No, not a John McGee riddle, but the question I recently faced. So I asked Agnes to help me out. Where in Gikongoro does one go to break open a padlock?
“There is just one person in Gikongoro who can open padlocks. And he is in prison”. Great. So now what?
“I’ll go and send for him”. Huh?
And lo and behold, an hour or two later a prisoner dressed in the ubiquitous pink uniform donned by every member of the unavoidable Rwandan prison population turns up to my gate, with his very own specially commissioned armed guard. He then sets to work – I was expecting a great big saw and some brute force, but oh no. This was an intelligent job – click, click, tuck, ping! A few seconds work – and he took it away for a day to fix it too so that the key would work again.
We paid him a bit of money – the guard of all people said it wasn’t enough, so we raised it a little. It was only a few days later that I heard the guard stole it.

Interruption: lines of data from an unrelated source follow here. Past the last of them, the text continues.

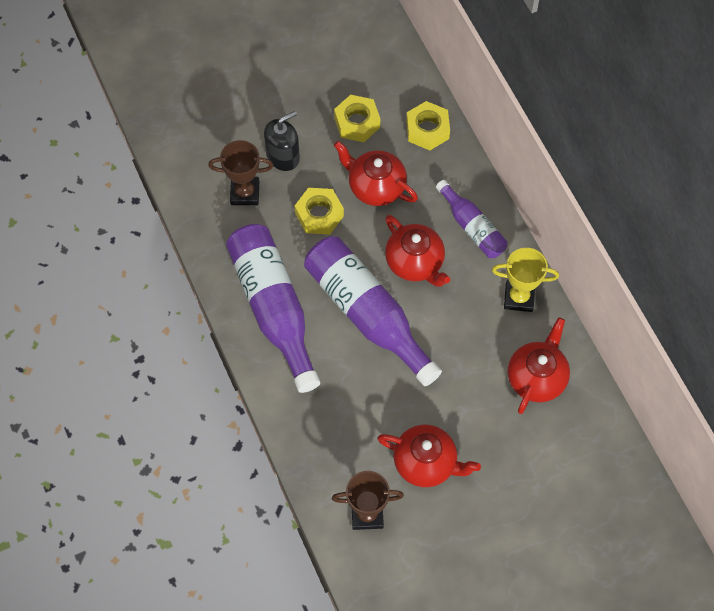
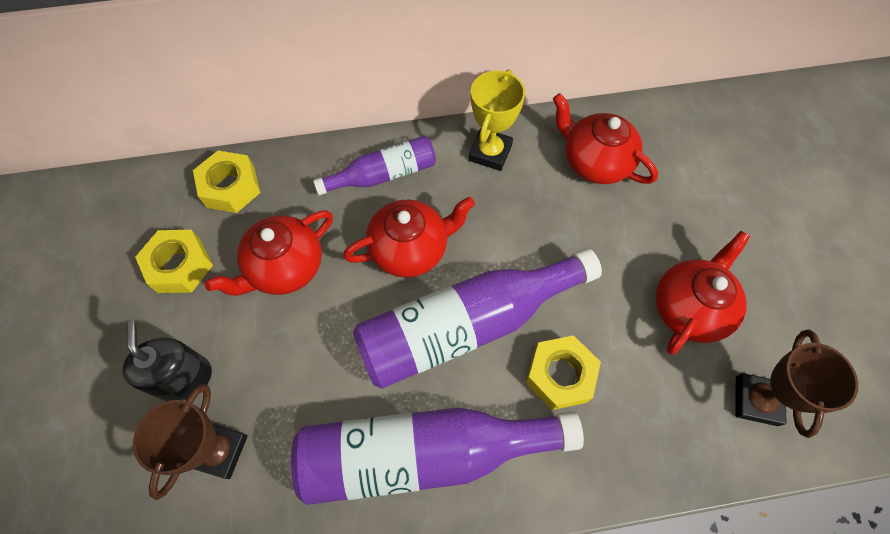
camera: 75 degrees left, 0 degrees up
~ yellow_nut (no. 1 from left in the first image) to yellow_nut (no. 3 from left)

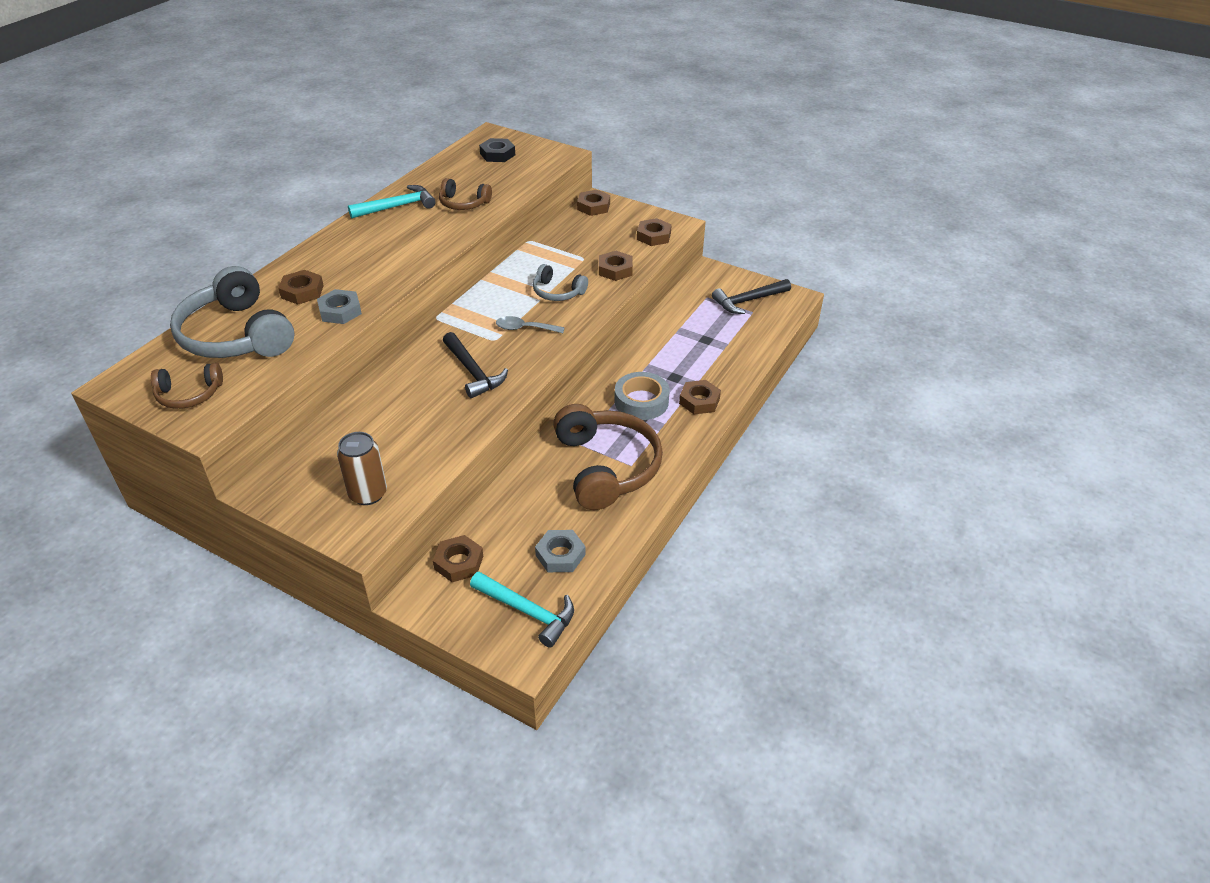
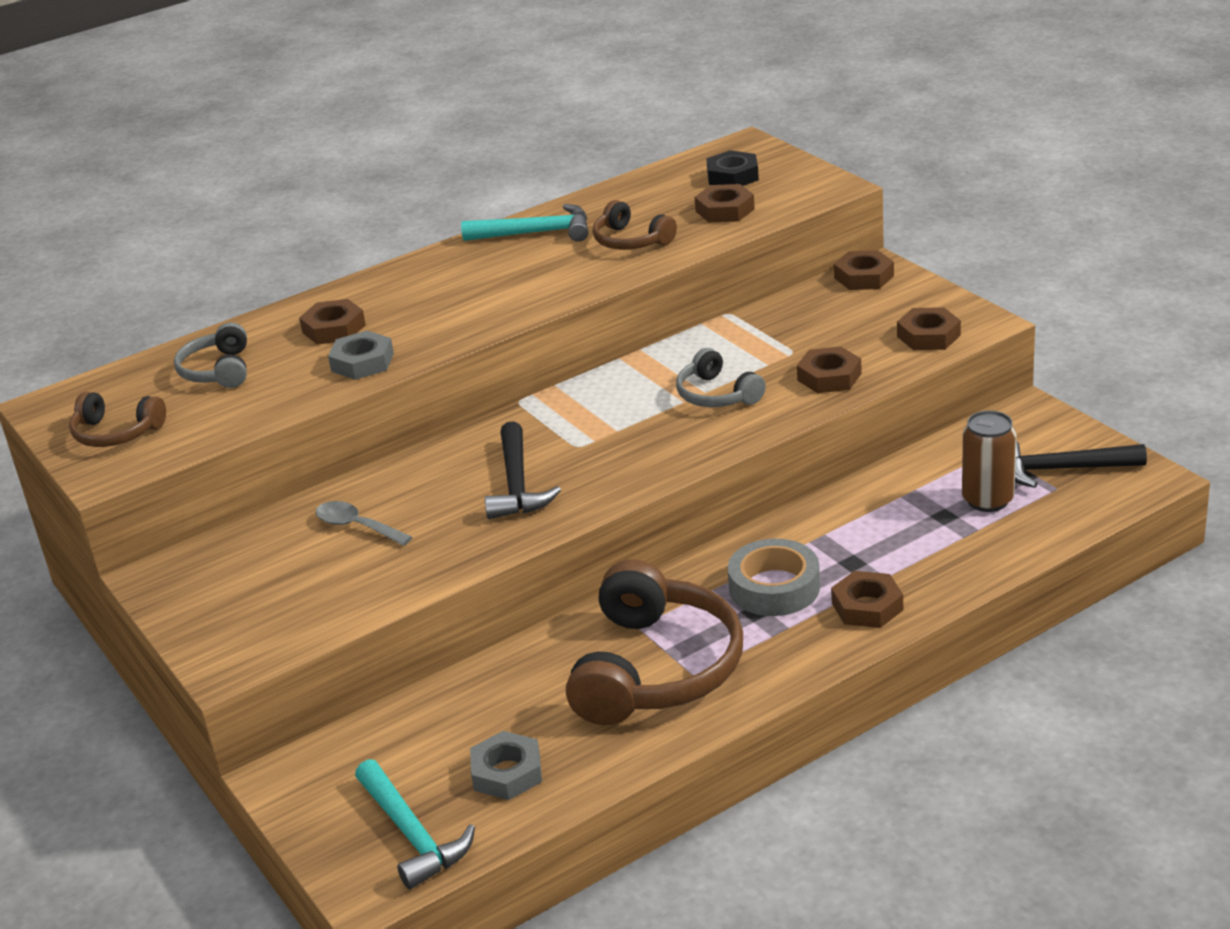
camera: 30 degrees right, 10 degrees down
~ grey_headphones (no. 1 from left) x0.51
~ brown_can
~ brown_nut (no. 2 from left)
~ grey_spoon

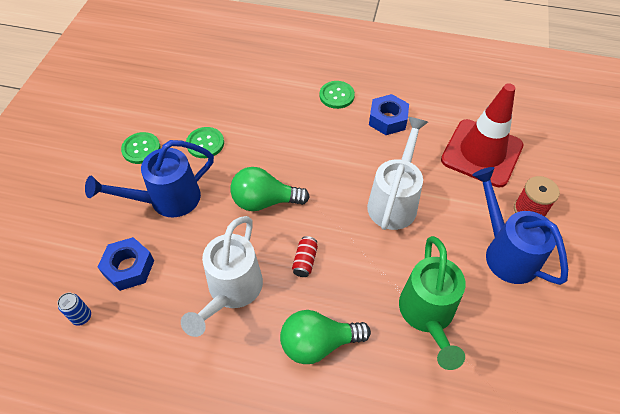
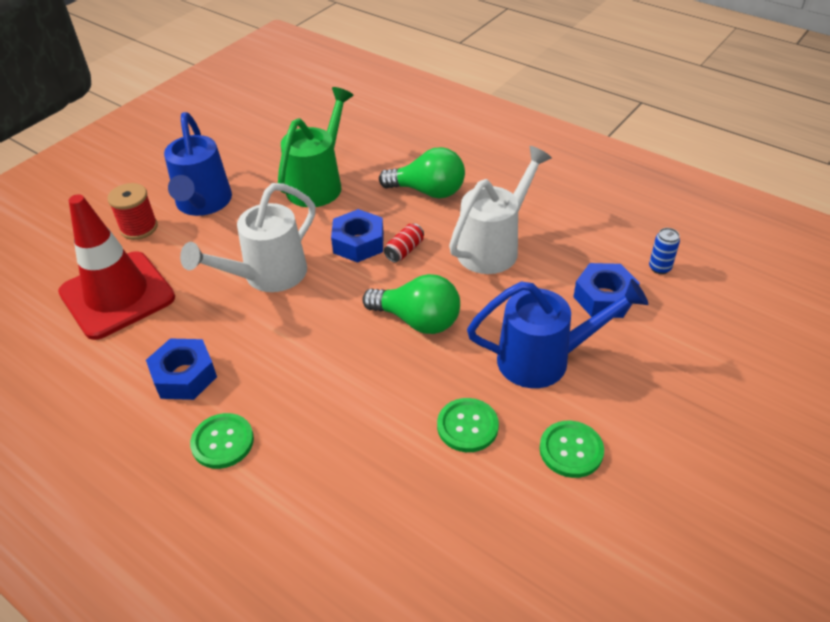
camera: 155 degrees left, 10 degrees down
+ blue_nut (no. 2 from left)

The prisoners are put to great use out here. Free labour for the government! They are everywhere, hoeing and carrying and digging and building. The track up to my house was de-weeded (and de-flowered) by a band of prisoners for last month’s Umuganda – which was a welcome surprise for the one single benficiary. Me. They are usually out in the fields cultivating the land lazily watched over by a single armed guard – unless the guard nips into one of the small mud houses to treat some poor girl to an unwelcome “visit”. But then you see the prisoners doing the same from time to time too - doing up their unfortunately comical pink pajama-type trousers as they emerge into the light, the girl trailing a few seconds later re-tying her pang. Who are the losers here? The women living in the houses near me are incessantly pregnant and have broods of children – but there are rarely any men around for longer than it takes to empty the fresh batch of sorghum beer.
1 Comments:
I am completely hooked on this blog. How long are you out there for?